**Exercise:** The output must reproduce each line of the data word for word.

• • • • •

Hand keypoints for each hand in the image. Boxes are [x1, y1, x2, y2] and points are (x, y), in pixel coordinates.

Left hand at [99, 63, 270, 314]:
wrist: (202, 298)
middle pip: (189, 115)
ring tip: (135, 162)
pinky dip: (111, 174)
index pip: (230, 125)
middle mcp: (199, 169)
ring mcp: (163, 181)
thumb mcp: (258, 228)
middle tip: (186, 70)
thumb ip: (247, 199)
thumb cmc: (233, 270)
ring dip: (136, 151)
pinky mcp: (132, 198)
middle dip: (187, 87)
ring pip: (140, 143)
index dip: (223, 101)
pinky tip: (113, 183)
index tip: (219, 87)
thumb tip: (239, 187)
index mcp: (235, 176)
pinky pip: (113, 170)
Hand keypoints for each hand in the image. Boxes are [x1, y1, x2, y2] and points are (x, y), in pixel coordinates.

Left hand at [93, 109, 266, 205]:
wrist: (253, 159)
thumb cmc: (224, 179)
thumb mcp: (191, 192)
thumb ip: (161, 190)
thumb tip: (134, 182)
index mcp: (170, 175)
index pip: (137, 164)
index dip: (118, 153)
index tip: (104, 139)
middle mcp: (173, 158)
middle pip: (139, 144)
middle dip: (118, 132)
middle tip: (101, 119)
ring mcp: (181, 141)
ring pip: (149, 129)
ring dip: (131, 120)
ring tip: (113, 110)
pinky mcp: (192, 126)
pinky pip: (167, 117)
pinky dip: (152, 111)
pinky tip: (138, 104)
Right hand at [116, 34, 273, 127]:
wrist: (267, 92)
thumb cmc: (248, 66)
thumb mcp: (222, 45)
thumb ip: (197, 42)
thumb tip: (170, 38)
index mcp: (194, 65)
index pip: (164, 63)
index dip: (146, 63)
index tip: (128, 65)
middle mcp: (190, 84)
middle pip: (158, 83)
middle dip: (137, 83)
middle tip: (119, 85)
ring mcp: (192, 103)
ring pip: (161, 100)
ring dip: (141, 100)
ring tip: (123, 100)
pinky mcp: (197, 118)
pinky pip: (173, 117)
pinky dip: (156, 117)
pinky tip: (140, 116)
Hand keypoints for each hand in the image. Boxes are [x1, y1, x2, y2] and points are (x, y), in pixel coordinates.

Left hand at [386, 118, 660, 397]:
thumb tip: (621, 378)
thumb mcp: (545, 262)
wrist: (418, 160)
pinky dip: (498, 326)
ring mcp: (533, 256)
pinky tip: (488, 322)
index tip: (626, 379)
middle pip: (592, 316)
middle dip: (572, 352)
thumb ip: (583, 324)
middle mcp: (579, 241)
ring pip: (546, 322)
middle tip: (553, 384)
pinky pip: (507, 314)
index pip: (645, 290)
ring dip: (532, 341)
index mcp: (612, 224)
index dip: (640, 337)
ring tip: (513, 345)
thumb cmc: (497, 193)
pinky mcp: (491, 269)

• • • • •

**Response to the task:**
Hand keypoints for each hand in the image. Boxes are [x1, y1, x2, y2] and points are (x, y), in pixel coordinates.

Left hand at [99, 63, 270, 314]:
wrist: (202, 298)
middle pip: (189, 115)
ring tip: (135, 162)
pinky dip: (111, 174)
index pip: (230, 125)
middle mcp: (199, 169)
ring mcp: (163, 181)
thumb mcp: (258, 228)
middle tip: (186, 70)
thumb ip: (247, 199)
thumb cmc: (233, 270)
ring dip: (136, 151)
pinky mcp: (132, 198)
middle dip: (187, 87)
ring pip: (140, 143)
index dip: (223, 101)
pinky tip: (113, 183)
index tip: (219, 87)
thumb tip: (239, 187)
index mcp: (235, 176)
pinky pip: (113, 170)
Hand keypoints for each hand in the image. Boxes are [x1, y1, x2, y2] and points are (x, y), in pixel coordinates.

Left hand at [93, 109, 266, 205]:
wrist: (253, 159)
thumb cmc: (224, 179)
thumb mcp: (191, 192)
thumb ip: (161, 190)
thumb tip: (134, 182)
index mcp: (170, 175)
index pip: (137, 164)
index dip: (118, 153)
index tip: (104, 139)
middle mcp: (173, 158)
middle pip: (139, 144)
middle dip: (118, 132)
middle tip: (101, 119)
ring mcp: (181, 141)
ring pip: (149, 129)
ring dip: (131, 120)
ring tip: (113, 110)
pinky mcp: (192, 126)
pinky pip: (167, 117)
pinky dip: (152, 111)
pinky tip: (138, 104)
Right hand at [116, 34, 273, 127]:
wrist: (267, 92)
thumb cmc: (248, 66)
thumb mcp: (222, 45)
thumb ip: (197, 42)
thumb tip: (170, 38)
index mcp: (194, 65)
index pip: (164, 63)
index dip: (146, 63)
index tip: (128, 65)
middle mcp: (190, 84)
middle pip: (158, 83)
middle dip: (137, 83)
middle tip: (119, 85)
ring mcp: (192, 103)
ring pip: (161, 100)
ring dip: (141, 100)
ring tip: (123, 100)
pinky mcp: (197, 118)
pinky pip: (173, 117)
pinky dip: (156, 117)
pinky tip: (140, 116)
Hand keypoints for each hand in the image. Boxes are [x1, y1, x2, y2] and points are (x, y), in pixel coordinates.

Left hand at [386, 118, 660, 397]:
thumb tip: (621, 378)
thumb mcp: (545, 262)
wrist: (418, 160)
pinky dip: (498, 326)
ring mcp: (533, 256)
pinky tip: (488, 322)
index tip: (626, 379)
middle pip: (592, 316)
middle dip: (572, 352)
thumb ip: (583, 324)
middle mcp: (579, 241)
ring pip: (546, 322)
middle tip: (553, 384)
pinky pip: (507, 314)
index pip: (645, 290)
ring dip: (532, 341)
index mcp: (612, 224)
index dip: (640, 337)
ring tip: (513, 345)
thumb cmc: (497, 193)
pinky mcp: (491, 269)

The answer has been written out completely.